■ Your task
Up to and including the line holding "carcinoid stained for", write out the data exactly from its first line, but not the pictures.

■ Supplied information
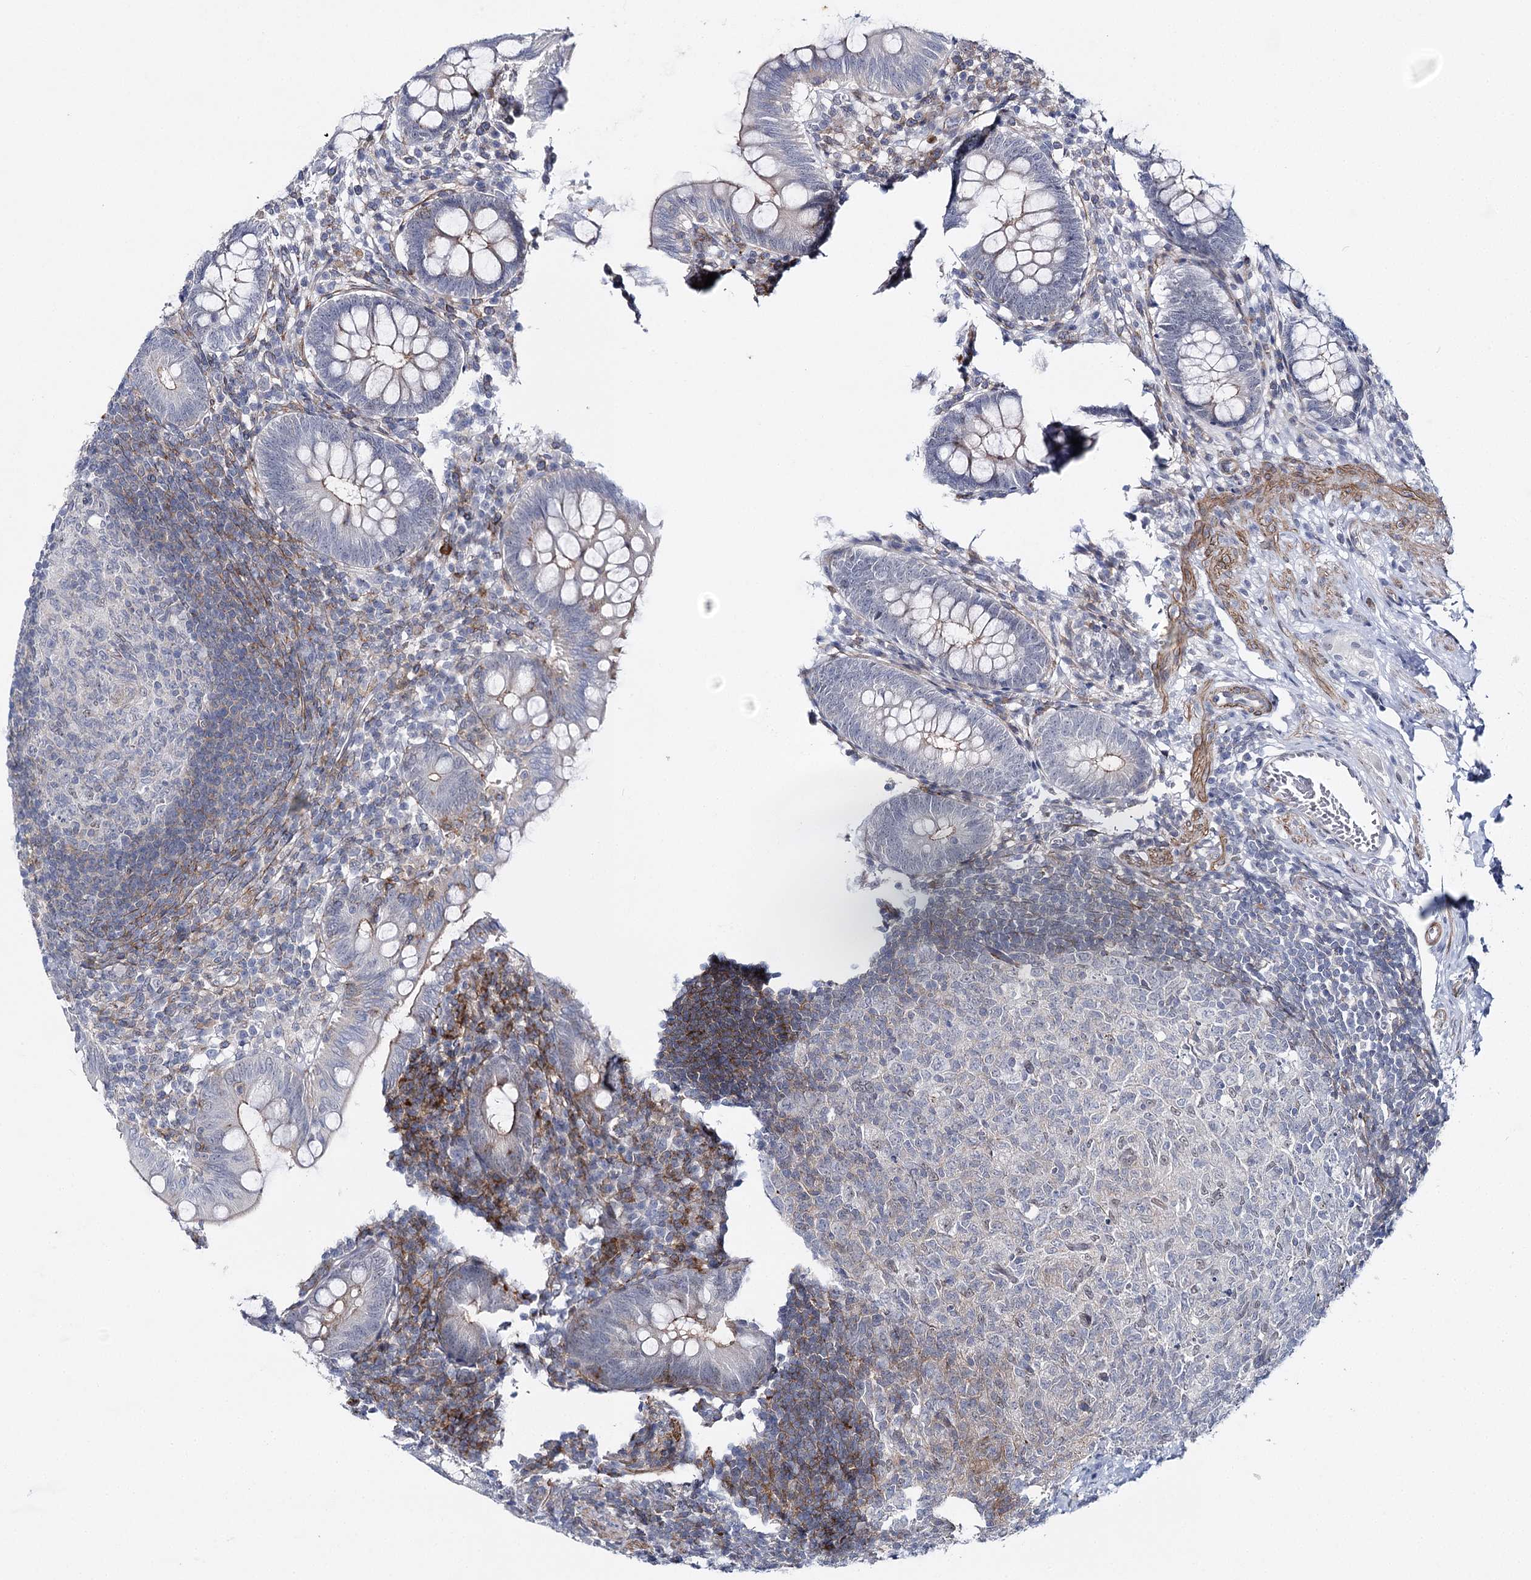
{"staining": {"intensity": "weak", "quantity": "<25%", "location": "cytoplasmic/membranous"}, "tissue": "appendix", "cell_type": "Glandular cells", "image_type": "normal", "snomed": [{"axis": "morphology", "description": "Normal tissue, NOS"}, {"axis": "topography", "description": "Appendix"}], "caption": "Immunohistochemistry (IHC) image of normal appendix stained for a protein (brown), which reveals no positivity in glandular cells. (DAB (3,3'-diaminobenzidine) IHC with hematoxylin counter stain).", "gene": "AGXT2", "patient": {"sex": "male", "age": 14}}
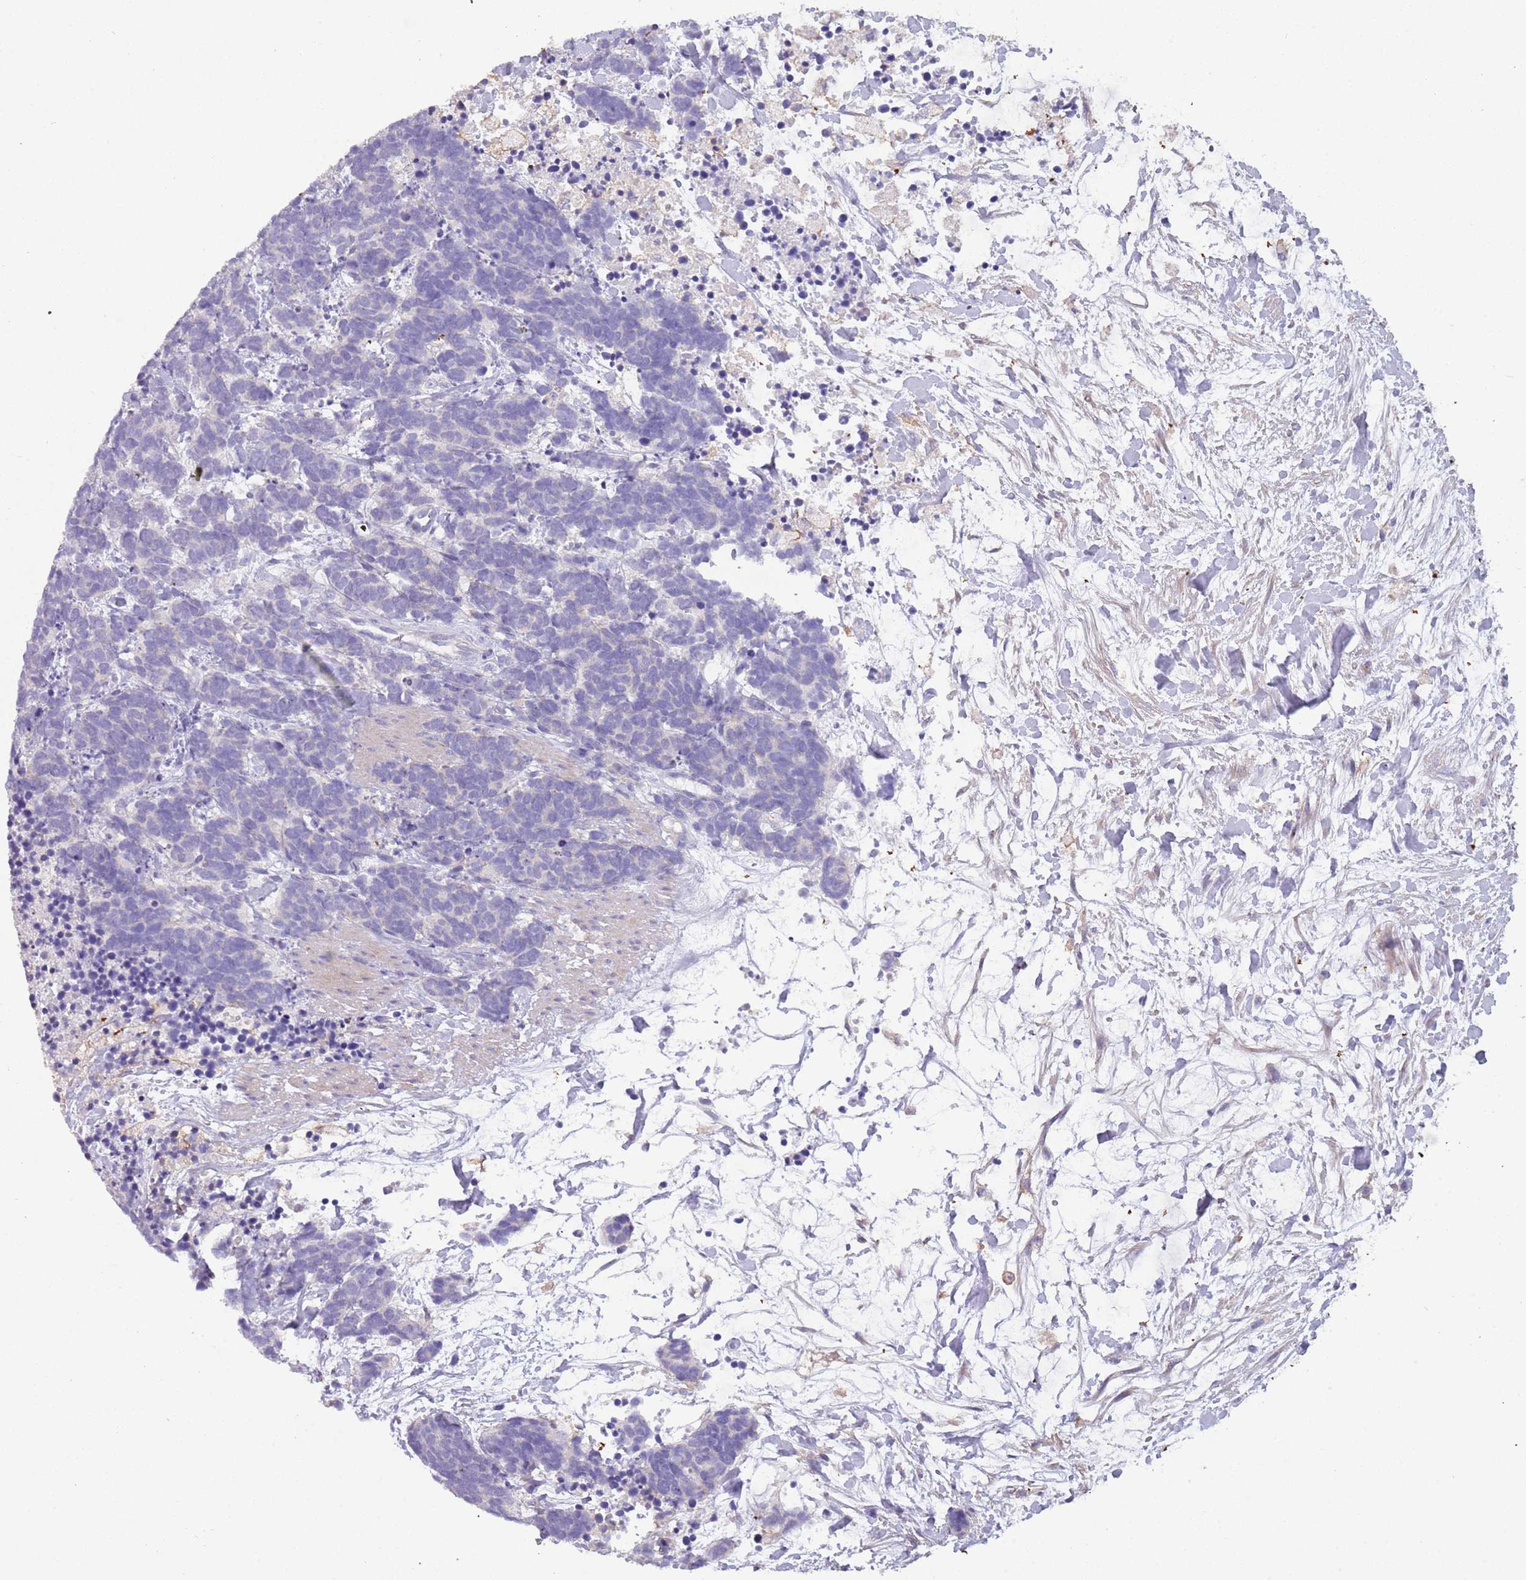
{"staining": {"intensity": "negative", "quantity": "none", "location": "none"}, "tissue": "carcinoid", "cell_type": "Tumor cells", "image_type": "cancer", "snomed": [{"axis": "morphology", "description": "Carcinoma, NOS"}, {"axis": "morphology", "description": "Carcinoid, malignant, NOS"}, {"axis": "topography", "description": "Prostate"}], "caption": "Human carcinoid stained for a protein using immunohistochemistry reveals no staining in tumor cells.", "gene": "NBPF3", "patient": {"sex": "male", "age": 57}}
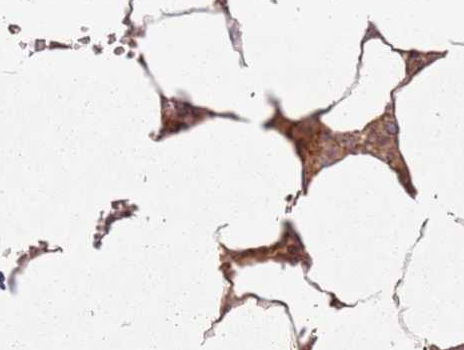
{"staining": {"intensity": "moderate", "quantity": "25%-75%", "location": "cytoplasmic/membranous"}, "tissue": "bone marrow", "cell_type": "Hematopoietic cells", "image_type": "normal", "snomed": [{"axis": "morphology", "description": "Normal tissue, NOS"}, {"axis": "topography", "description": "Bone marrow"}], "caption": "Protein positivity by immunohistochemistry exhibits moderate cytoplasmic/membranous staining in approximately 25%-75% of hematopoietic cells in benign bone marrow. (DAB (3,3'-diaminobenzidine) = brown stain, brightfield microscopy at high magnification).", "gene": "ZNF776", "patient": {"sex": "male", "age": 70}}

■ Task response
{"staining": {"intensity": "weak", "quantity": "<25%", "location": "cytoplasmic/membranous"}, "tissue": "appendix", "cell_type": "Glandular cells", "image_type": "normal", "snomed": [{"axis": "morphology", "description": "Normal tissue, NOS"}, {"axis": "topography", "description": "Appendix"}], "caption": "Immunohistochemistry (IHC) image of normal appendix stained for a protein (brown), which reveals no positivity in glandular cells. (DAB (3,3'-diaminobenzidine) IHC with hematoxylin counter stain).", "gene": "AGXT2", "patient": {"sex": "male", "age": 14}}
{"staining": {"intensity": "negative", "quantity": "none", "location": "none"}, "tissue": "carcinoid", "cell_type": "Tumor cells", "image_type": "cancer", "snomed": [{"axis": "morphology", "description": "Carcinoma, NOS"}, {"axis": "morphology", "description": "Carcinoid, malignant, NOS"}, {"axis": "topography", "description": "Prostate"}], "caption": "Human carcinoid stained for a protein using immunohistochemistry reveals no staining in tumor cells.", "gene": "NBPF3", "patient": {"sex": "male", "age": 57}}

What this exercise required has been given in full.